Our FAST advocates are not discouraged. “We’re trying to be reasonable in our expectations,” says Laura. “We are asking ourselves and each other: What are reasonable accommodations that could be provided to families at this time? Check-ins? A list of exercises to do at home? We’re trying to avoid regression while children aren’t attending school and seeing regular service providers.”

One way or another, counties are determined to meet needs. In one particular case, Laura says a Berkeley County IEP coordinator received permission to deliver food directly to families. And our FAST advocates have been working with each other and the rest of the Legal Aid staff to help with arising issues, which Laura doesn’t expect to slow down.

“I think there will be a wave of need,” she says. “People at home with their children may see a possible gap in services, and if they’re seeing those things firsthand, such as a child’s inability to focus for more than just a few minutes at a time, they might be inclined to reach out to us for help. Additionally, those children that haven’t had to adhere to a classroom setting might need more accommodations going back.
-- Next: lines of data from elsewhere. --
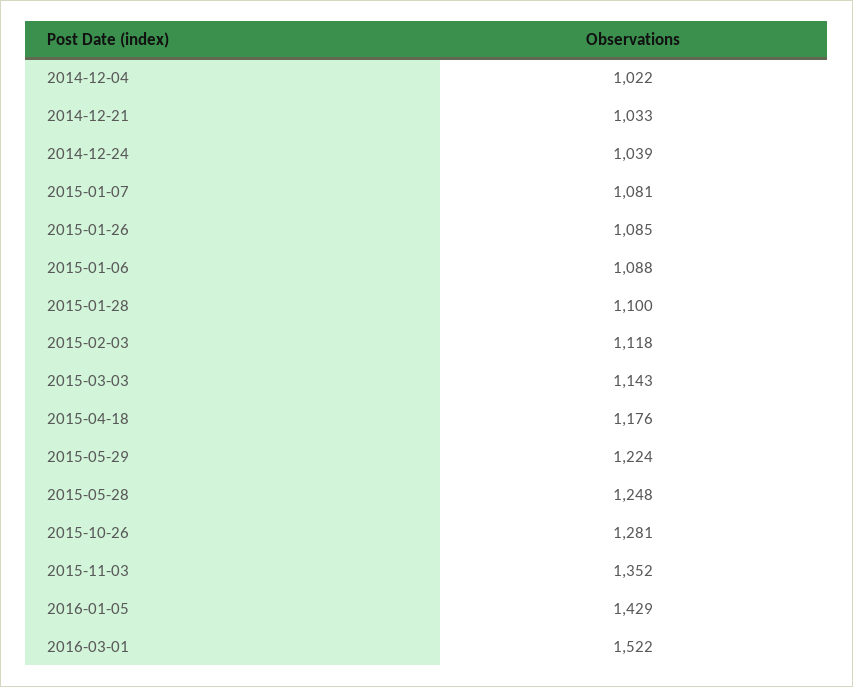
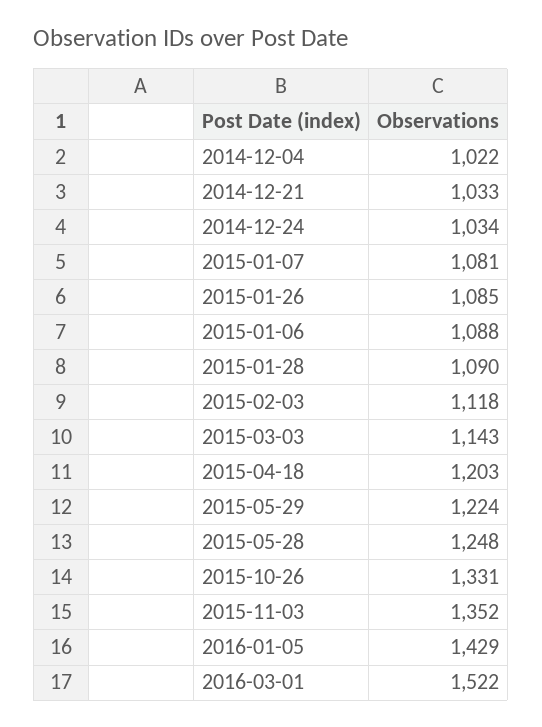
2014-12-24: 1039 -> 1034
2015-01-28: 1100 -> 1090
2015-04-18: 1176 -> 1203
2015-10-26: 1281 -> 1331

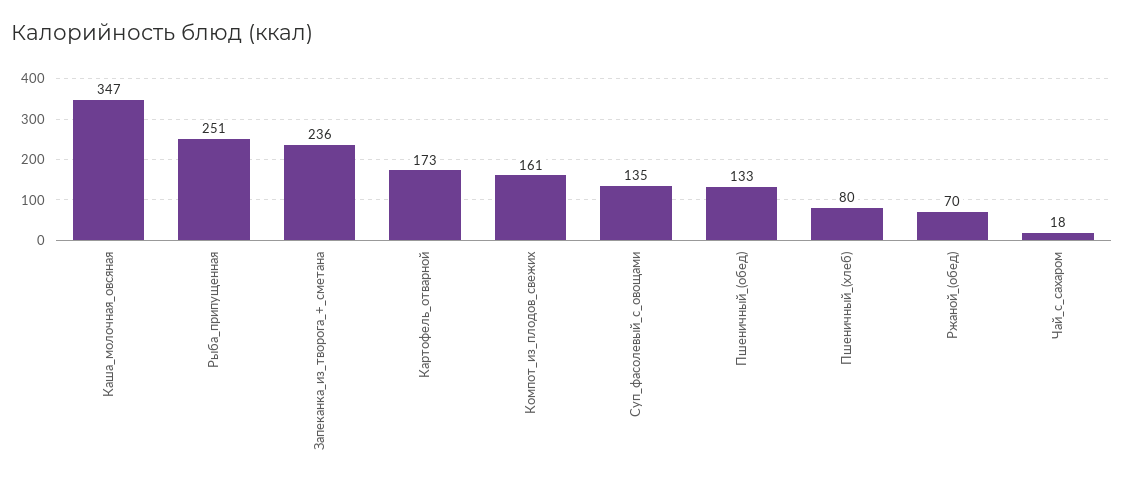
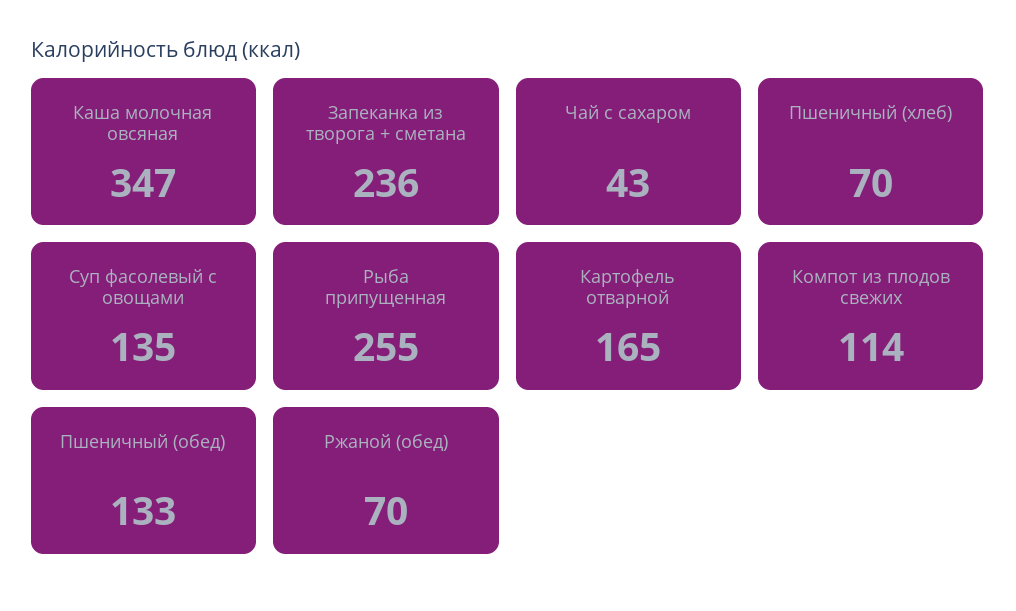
Рыба_припущенная: 251 -> 255
Картофель_отварной: 173 -> 165
Компот_из_плодов_свежих: 161 -> 114
Пшеничный_(хлеб): 80 -> 70
Чай_с_сахаром: 18 -> 43

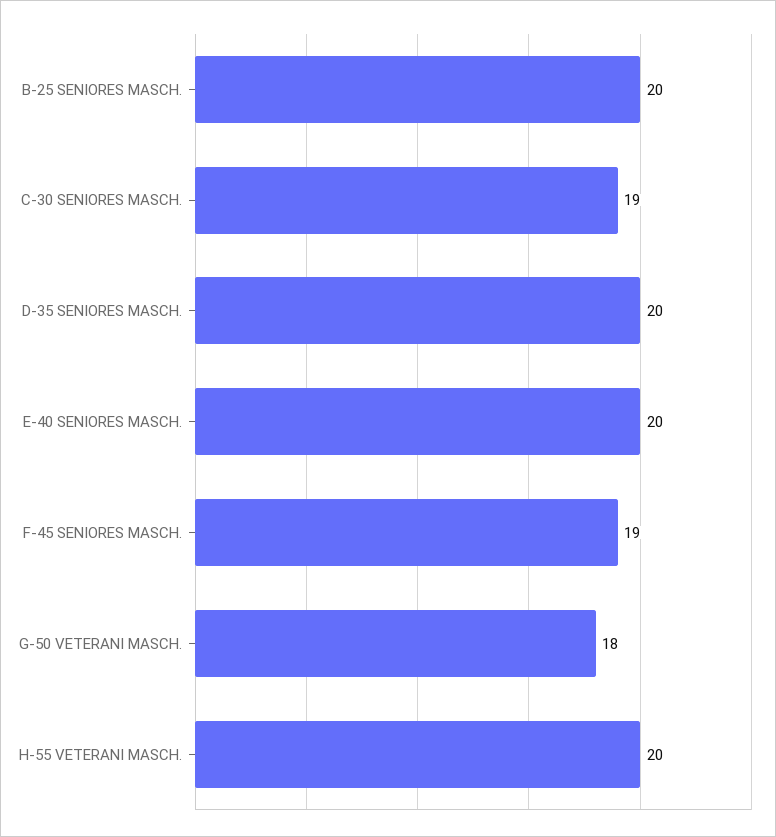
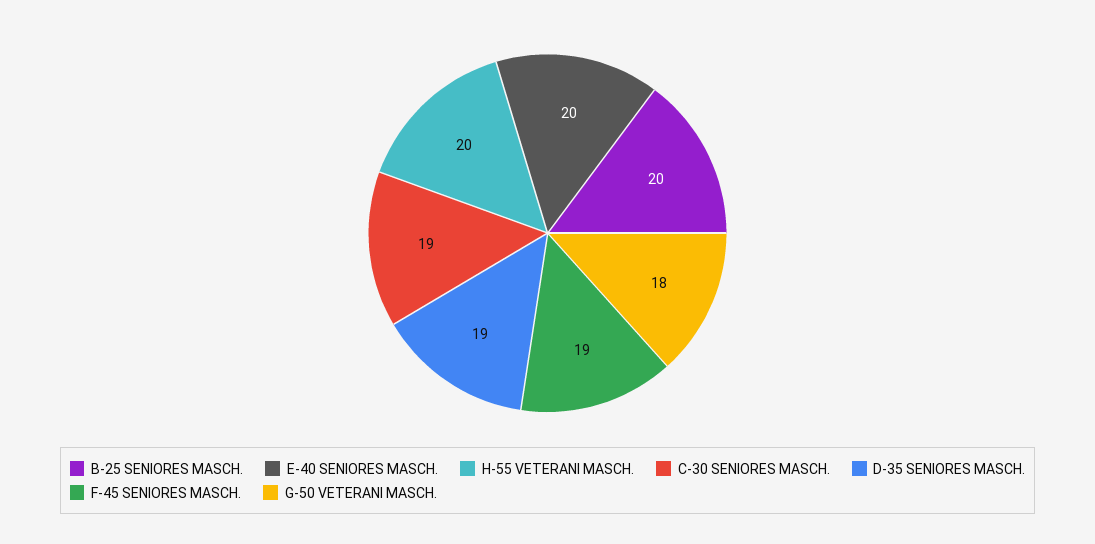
D-35 SENIORES MASCH.: 20 -> 19

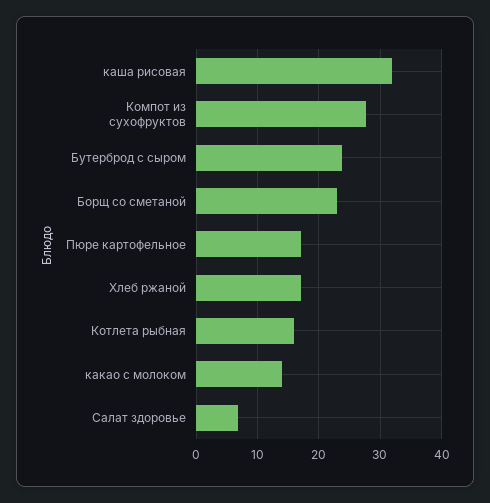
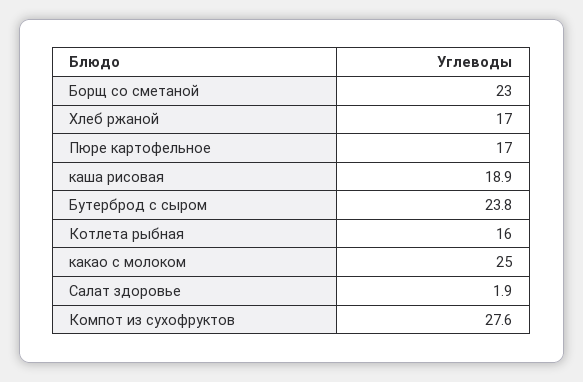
каша рисовая: 32 -> 18.9
какао с молоком: 14 -> 25
Салат здоровье: 7 -> 1.9

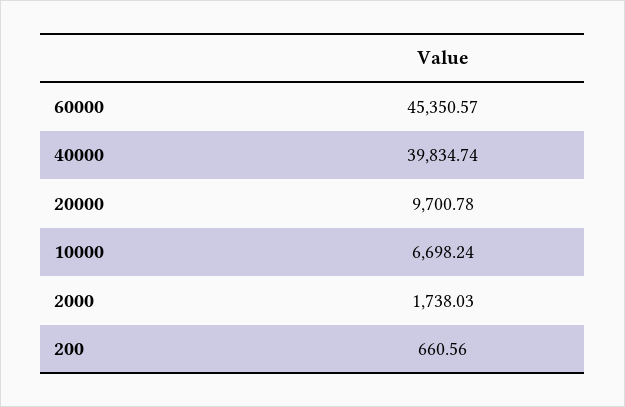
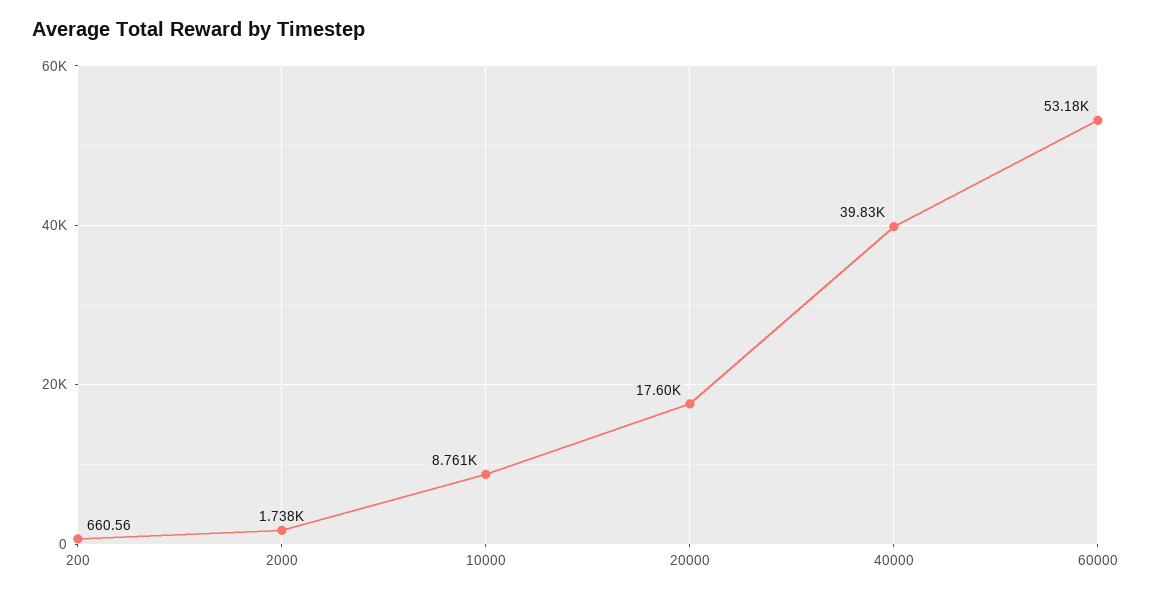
60000: 45350.57 -> 53180
20000: 9700.78 -> 17600
10000: 6698.24 -> 8761

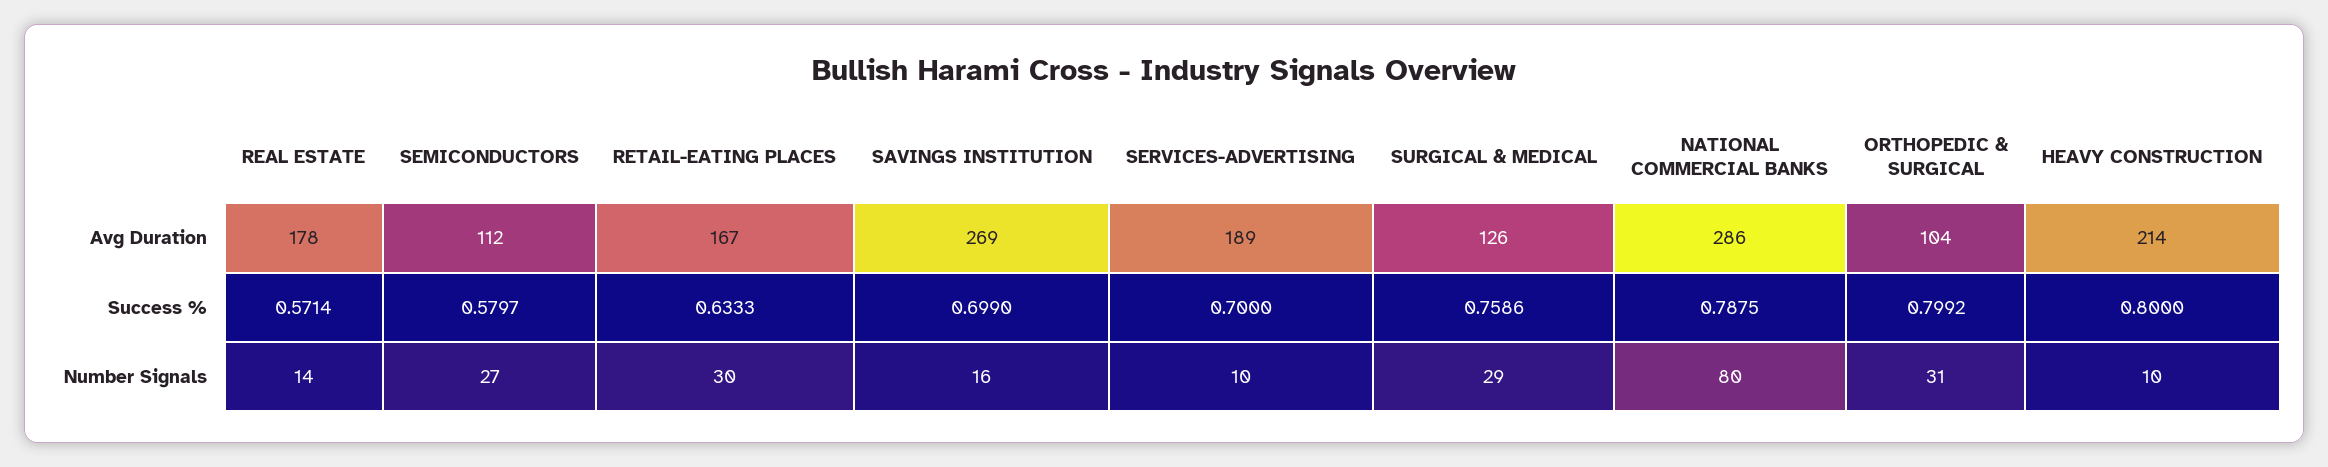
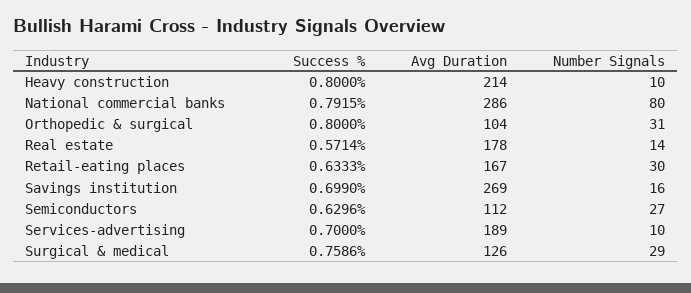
SEMICONDUCTORS, Success %: 0.5797 -> 0.6296
NATIONAL COMMERCIAL BANKS, Success %: 0.7875 -> 0.7915
ORTHOPEDIC & SURGICAL, Success %: 0.7992 -> 0.8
I think some of our evaluations will be out of date so schools will need to consider new evaluations.”

Laura says another important piece of the puzzle—data—might need to be reviewed. Parents, unless directed to do so and given the tools to track data themselves, are likely not tracking progress or regression with the same meticulous eye that therapists and special education staff do. “When students go back to school, there’s a lot of adjustment that will need to happen.”